Diga se cada afirmação abaixo concorda com o texto sobre o depoimento de Eduardo Cunha, respondendo sim ou não e citando entre aspas as palavras decisivas do texto.
1. Cunha declarou na CPI da Petrobras que não tinha conta na Suíça.
2. Segundo Cunha, o dinheiro estava num trust do qual ele era o único beneficiário.
3. O depoimento comentado foi prestado na CPI da Petrobras.

____ Trecho selecionado

Presidente afastado da Câmara inventa uma terceira categoria: além da verdade e da mentira, existe a não mentira, que, no entanto, não é verdade
O
depoimento de Eduardo Cunha (PMDB-RJ) no Conselho de Ética é um
espetáculo de cinismo como raramente se viu. Tenham paciência. Ele se
apega a uma firula para tentar transformar uma mentira não em uma
verdade, mas em uma “não mentira”. Assim, passaríamos a ter três
categorias: a verdade, a mentira e a não mentira.
Qual é o
busílis? Cunha afirmara na CPI da Petrobras que não tinha conta na
Suíça. Ao fazê-lo, nem ele nem os que o ouviam estavam preocupados com a
questão conceitual: “Mas o que é uma conta?”. Não! Todos entenderam o
óbvio: ele estava negando que tivesse dinheiro na Suíça. E, no entanto,
ele tem.
“Ah, diz
ele, não menti porque a grana estava num trust”, uma espécie de fundo
coletivo, do qual ele era um dos beneficiários. E, então, emenda: “Como
era um trust, não era uma conta; então não menti”.
Convenham: é preciso ter estômago para isso.

________
____ Conjunto de dados

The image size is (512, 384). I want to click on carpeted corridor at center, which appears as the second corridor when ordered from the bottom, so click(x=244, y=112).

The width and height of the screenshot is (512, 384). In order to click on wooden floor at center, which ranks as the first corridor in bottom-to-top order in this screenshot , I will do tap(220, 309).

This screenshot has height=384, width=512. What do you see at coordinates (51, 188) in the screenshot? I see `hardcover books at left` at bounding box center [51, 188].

________

## Resolução
1. Sim: "Cunha afirmara na CPI da Petrobras que não tinha conta na Suíça."
2. Não: "do qual ele era um dos beneficiários"
3. Não: "O depoimento de Eduardo Cunha (PMDB-RJ) no Conselho de Ética"